» **REQUIREMENT 1**: Please rewrite the records from the start through the line containing "country: Bolivia", replacing "name author" with "author" and keeping everything else unchanged.

» **DOCUMENT EXTRACT**:
>> begin
Even if it could work, it would look really shit.


----------



## million1 (Jun 15, 2008)

why do you say that? IMO it would add some extra interest to the enclosure, big green ig strolling around with something else to look for darting around in the 'trees', i think your comment was a bit blunt.


----------



## Crownan (Jan 6, 2007)

million1 said:


> why do you say that? IMO it would add some extra interest to the enclosure, big green ig strolling around with something else to look for darting around in the 'trees', i think your comment was a bit blunt.


In my experiance Igs dont do a lot of strolling, more like a lot of lazing about! :lol2:


----------



## mahender (Apr 28, 2008)

Morgan Freeman said:


> Even if it could work, it would look really shit.


lol. blunt but funny.

are you really called morgan freeman?? that rocks.


----------



## Morgan Freeman (Jan 14, 2009)

mahender said:


> lol. blunt but funny.
> 
> are you really called morgan freeman?? that rocks.


I AM Morgan Freeman.

Nah sorry my name's Paul. I may name my next lizard Morgan freeman though.


----------



## mahender (Apr 28, 2008)

Morgan Freeman said:


> *I AM Morgan Freeman.*
> 
> Nah sorry my name's Paul. I may name my next lizard Morgan freeman though.


wow for a minute i couldnt tell the difference, was gonna ask for an autograph.


----------



## Morgan Freeman (Jan 14, 2009)

mahender said:


> wow for a minute i couldnt tell the difference, was gonna ask for an autograph.


You can have one still.


----------



## Morgan Freeman (Jan 14, 2009)
>> end
» **REQUIREMENT 2**: Write the next part of the forum thread about the iguana enclosure, picking up where it stops.

» **RAW RECORDS**:
>> begin
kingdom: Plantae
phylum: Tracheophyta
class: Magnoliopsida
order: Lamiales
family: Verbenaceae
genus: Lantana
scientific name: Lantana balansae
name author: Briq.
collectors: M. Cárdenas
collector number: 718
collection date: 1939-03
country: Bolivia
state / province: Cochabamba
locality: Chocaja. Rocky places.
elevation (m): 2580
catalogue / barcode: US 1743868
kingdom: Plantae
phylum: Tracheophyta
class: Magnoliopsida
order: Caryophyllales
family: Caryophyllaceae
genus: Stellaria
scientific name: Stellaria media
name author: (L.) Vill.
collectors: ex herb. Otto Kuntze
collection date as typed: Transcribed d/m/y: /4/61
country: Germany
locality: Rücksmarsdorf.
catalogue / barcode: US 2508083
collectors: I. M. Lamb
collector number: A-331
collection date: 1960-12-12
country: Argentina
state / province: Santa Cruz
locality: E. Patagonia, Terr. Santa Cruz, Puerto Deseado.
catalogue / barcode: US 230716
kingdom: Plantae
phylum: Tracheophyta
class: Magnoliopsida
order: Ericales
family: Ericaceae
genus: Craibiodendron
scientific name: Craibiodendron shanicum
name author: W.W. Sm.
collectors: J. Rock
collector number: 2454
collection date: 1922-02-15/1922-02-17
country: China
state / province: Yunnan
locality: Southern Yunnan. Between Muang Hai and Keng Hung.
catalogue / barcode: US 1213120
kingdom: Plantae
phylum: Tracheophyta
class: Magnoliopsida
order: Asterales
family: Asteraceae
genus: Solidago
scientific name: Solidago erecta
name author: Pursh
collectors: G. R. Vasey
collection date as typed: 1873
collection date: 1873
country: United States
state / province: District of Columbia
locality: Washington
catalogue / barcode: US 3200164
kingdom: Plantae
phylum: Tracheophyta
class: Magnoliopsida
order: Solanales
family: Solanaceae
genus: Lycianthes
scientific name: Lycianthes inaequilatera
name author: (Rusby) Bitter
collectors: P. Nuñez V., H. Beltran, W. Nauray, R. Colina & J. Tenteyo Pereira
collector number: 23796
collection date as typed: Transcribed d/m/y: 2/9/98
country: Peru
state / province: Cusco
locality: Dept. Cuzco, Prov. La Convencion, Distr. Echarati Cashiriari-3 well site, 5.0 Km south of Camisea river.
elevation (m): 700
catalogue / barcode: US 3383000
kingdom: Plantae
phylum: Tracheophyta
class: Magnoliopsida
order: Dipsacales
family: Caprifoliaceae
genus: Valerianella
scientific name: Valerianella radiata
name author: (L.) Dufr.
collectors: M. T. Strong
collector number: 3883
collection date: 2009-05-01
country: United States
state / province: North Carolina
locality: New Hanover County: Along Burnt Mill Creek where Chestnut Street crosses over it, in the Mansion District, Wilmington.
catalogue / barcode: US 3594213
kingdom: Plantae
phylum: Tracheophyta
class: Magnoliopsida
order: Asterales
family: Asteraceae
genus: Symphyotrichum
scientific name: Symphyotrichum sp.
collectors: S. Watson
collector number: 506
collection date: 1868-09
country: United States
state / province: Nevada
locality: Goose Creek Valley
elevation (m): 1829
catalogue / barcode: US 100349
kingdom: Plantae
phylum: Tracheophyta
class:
>> end
» **OUTPUT 1**:
kingdom: Plantae
phylum: Tracheophyta
class: Magnoliopsida
order: Lamiales
family: Verbenaceae
genus: Lantana
scientific name: Lantana balansae
author: Briq.
collectors: M. Cárdenas
collector number: 718
collection date: 1939-03
country: Bolivia

» **OUTPUT 2**:
million1 said:


> why do you say that? IMO it would add some extra interest to the enclosure, big green ig strolling around with something else to look for darting around in the 'trees', i think your comment was a bit blunt.


Sorry I just prefer more naturalistic set ups and mixes (though I don't have the knowledge to mix myself) Chipmonks and Iguanas just seem like an incredibly odd pairing, like putting a fish and a dog together or something. Well, not quite.


----------



## wallyreptiles (Nov 17, 2008)

Morgan Freeman said:


> Even if it could work, it would look really shit.


 too far:whip:


----------



## jamie and janie (Jan 24, 2009)

mate trying to be constructive read though this thread seen lots of valid points but really think of what would happen SERIOUSLY the iggy would eventurely get alvin and it would be bye bye alvin and co p.s can i have a altergraph morgan? :lol2:


----------



## Morgan Freeman (Jan 14, 2009)

wallyreptiles said:


> too far:whip:


Tough crowd.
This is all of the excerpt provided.